Op de tot groenvoorzieningen bestemde gronden mogen uitsluitend gebouwen en andere bouwwerken worden opgericht die qua aard en afmetingen bij deze bestemming passen.
-
a. voor gebouwen gelden daarbij de volgende bepalingen:
-
1. er slechts gebouwen zijn toegestaan binnen de begrenzing van de matrix;
-
2. op de plankaart in het linkervak van de matrix het maximale bebouwingspercentage binnen de matrixgrenzen is aangegeven;
-
3. op de plankaart in het rechtervak van de matrix de maximale bebouwingshoogte in meters is aangegeven ten behoeve van speelvoorzieningen.
-
b. bVoor andere bouwwerken gelden de volgende bepalingen:
-
1. de hoogte van andere bouwwerken mag maximaal 3,00 m. bedragen met uitzondering van:
- voorzieningen van openbare verlichting die maximaal 8,00 m. hoog mogen zijn;
- antennes en antennemasten die maximaal 12,00 m hoog mogen zijn;
- geluidwerende voorzieningen die maximaal een hoogte mogen hebben die vereist is op grond van een akoestisch onderzoek op basis van de Wet geluidhinder;
- ballenvangers die maximaal 5,00 m hoog mogen zijn.
Lid D. Vrijstellingsbevoegdheid.
Burgemeester en Wethouders zijn bevoegd vrijstelling te verlenen van:
-
a. het bepaalde in lid A. ten behoeve van parkeervoorzieningen indien dat vanuit het oogpunt van goede ruimtelijke ordening noodzakelijk is, geen onevenredige schade wordt toegebracht aan de aangrenzende bestemmingen en geen onevenredige afbreuk wordt gedaan aan het woonmilieu ter plaatse.

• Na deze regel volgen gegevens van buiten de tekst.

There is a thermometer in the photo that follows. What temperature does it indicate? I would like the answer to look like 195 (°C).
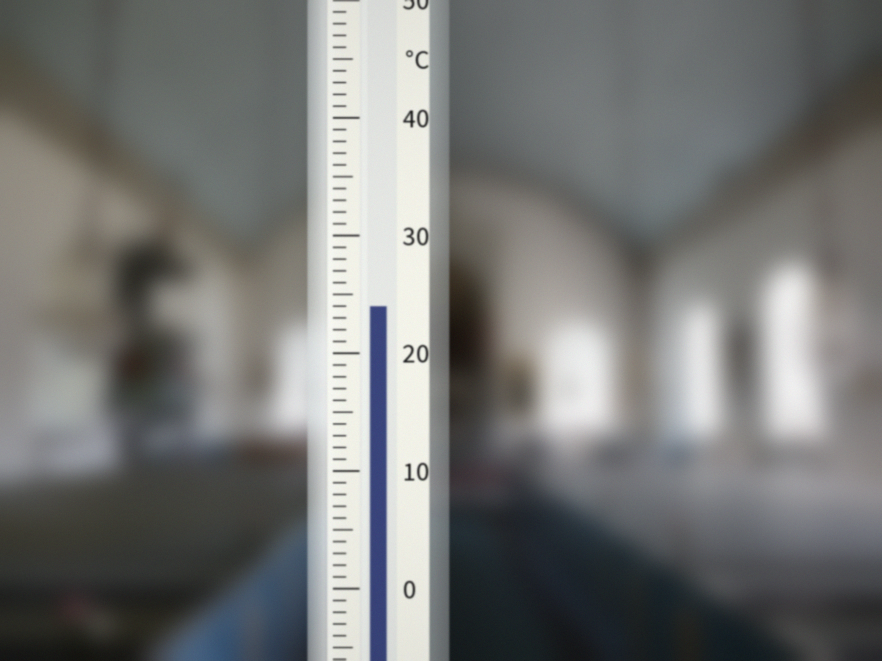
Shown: 24 (°C)
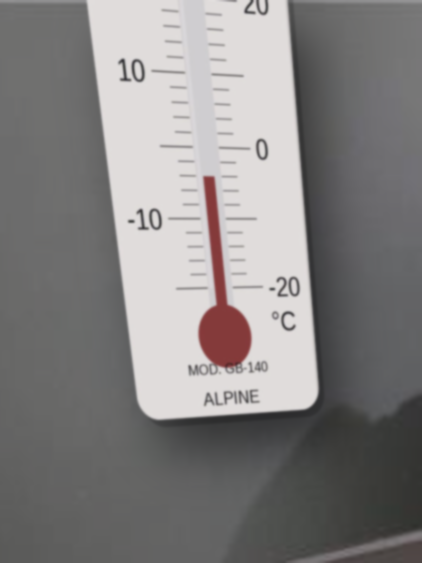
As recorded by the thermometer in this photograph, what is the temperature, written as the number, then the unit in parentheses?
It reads -4 (°C)
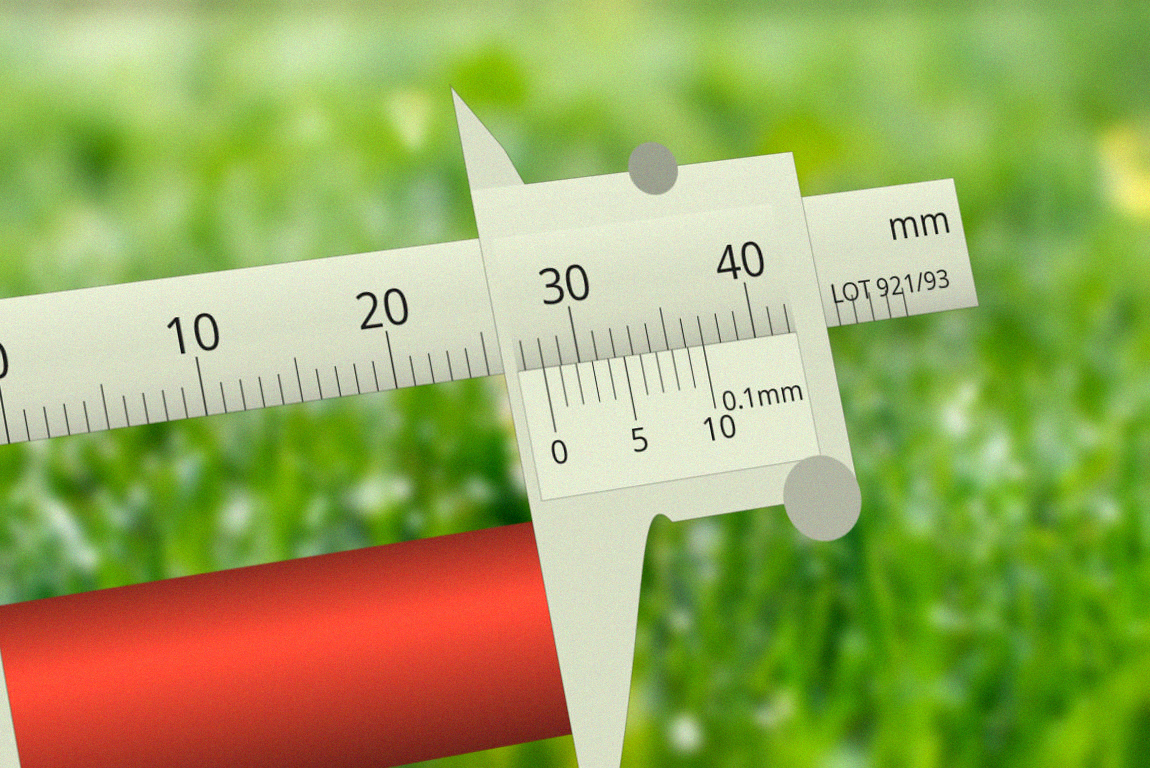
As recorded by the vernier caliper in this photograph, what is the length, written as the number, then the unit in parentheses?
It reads 28.0 (mm)
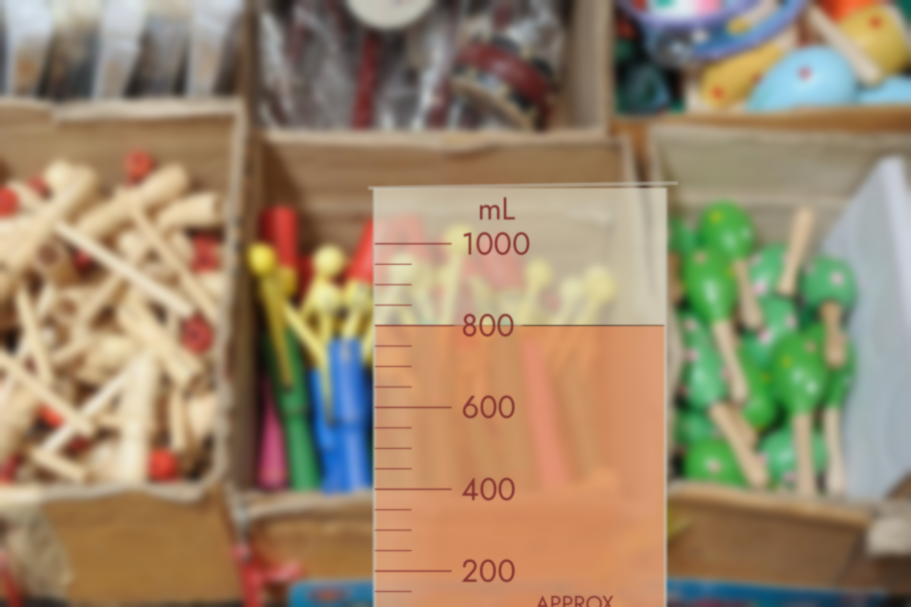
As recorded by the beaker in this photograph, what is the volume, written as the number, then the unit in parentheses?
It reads 800 (mL)
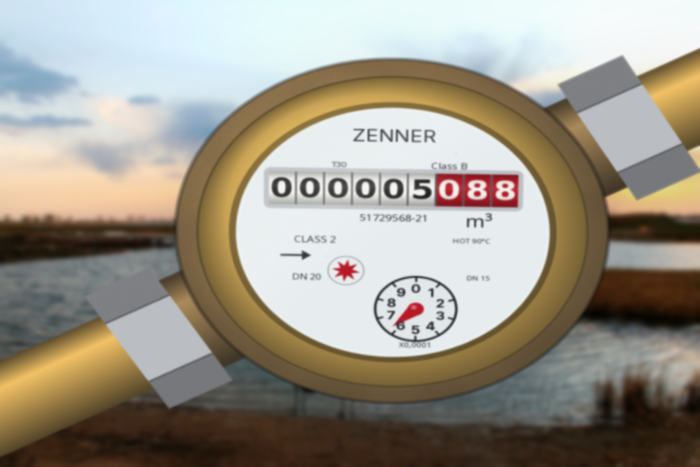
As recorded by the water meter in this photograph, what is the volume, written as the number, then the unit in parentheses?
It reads 5.0886 (m³)
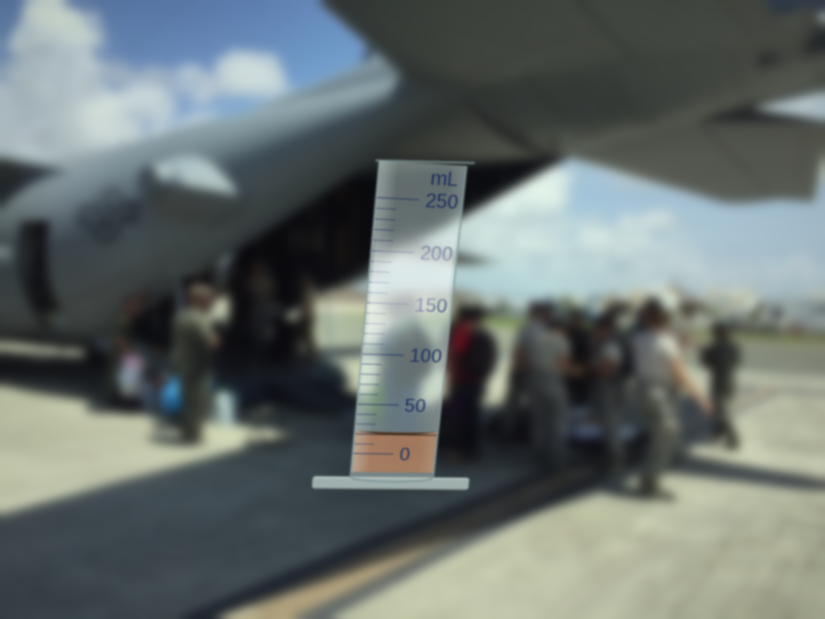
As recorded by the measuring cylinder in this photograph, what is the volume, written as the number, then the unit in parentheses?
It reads 20 (mL)
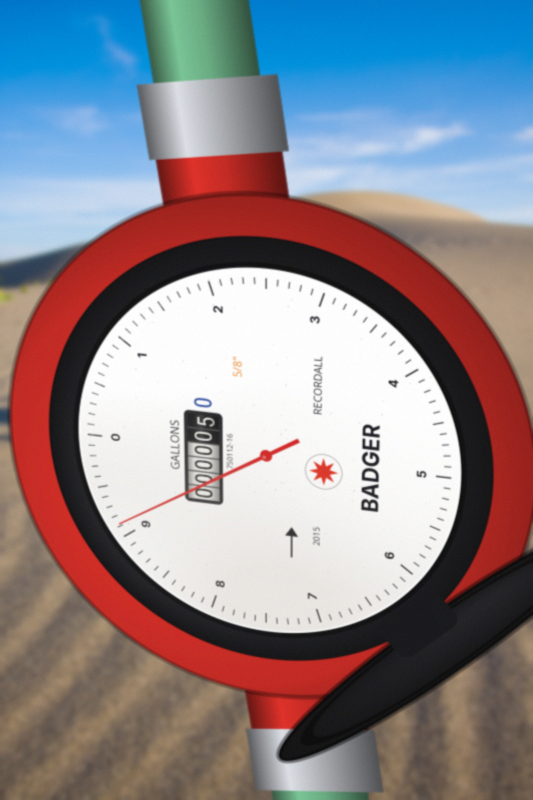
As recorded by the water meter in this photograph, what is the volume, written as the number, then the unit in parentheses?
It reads 49.1 (gal)
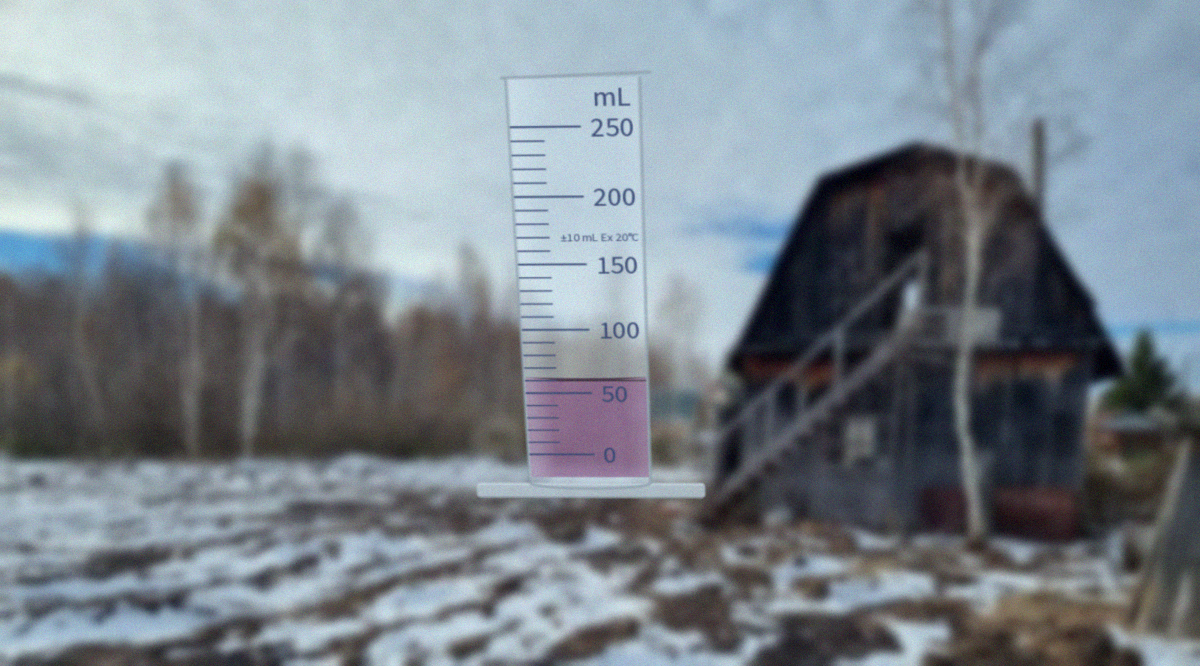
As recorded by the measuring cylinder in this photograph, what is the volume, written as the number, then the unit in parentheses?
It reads 60 (mL)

Lid E. Werken, geen bouwwerken zijnde, en werkzaamheden waarvoor een
aanlegvergunning is vereist:
-
a. het is verboden op of in de tot "groenvoorzieningen" bestemde gronden zonder of in afwijking van een schriftelijke vergunning van Burgemeester en Wethouders (aanlegvergunning) de navolgende werken, geen bouwwerken zijnde, of werkzaamheden uit te voeren:
-
1. het roeren van gronden, ter plaatse van de aanduiding op de plankaart “voormalige stortplaats”, met dien verstande dat de gronden niet dieper geroerd mogen worden als de dikte van de aanwezige leeflaag, zijnde 1,50 m.
-
b. het in dit lid, onder 1. bepaalde is niet van toepassing voor:
-
1. werkzaamheden, normale onderhoudswerkzaamheden zijnde en niet dieper als de dikte van de aanwezige leeflaag, zijnde 1,50 m;
-
2. werken of werkzaamheden van ondergeschikte betekenis en niet dieper als de dikte van de aanwezige leeflaag, zijnde 1,50 m;
-
3. werken of werkzaamheden binnen het kader van het normale bodemgebruik en niet dieper als de dikte van de aanwezige leeflaag, zijnde 1,50 m.
-
c. de werken of werkzaamheden als bedoeld in dit lid, onder a. ter plaatse van de aanduiding op de plankaart “voormalige stortplaats” zijn slechts toelaatbaar, indien door die werken of werkzaamheden dan wel door de daarvan hetzij direct hetzij indirect te verwachten gevolgen de in de leden A. en B. genoemde waarden, belangen en doeleinden niet onevenredig worden of kunnen worden aangetast dan wel de mogelijkheden voor het herstel van de eerstbedoelde waarden niet wezenlijk worden of kunnen worden verkleind.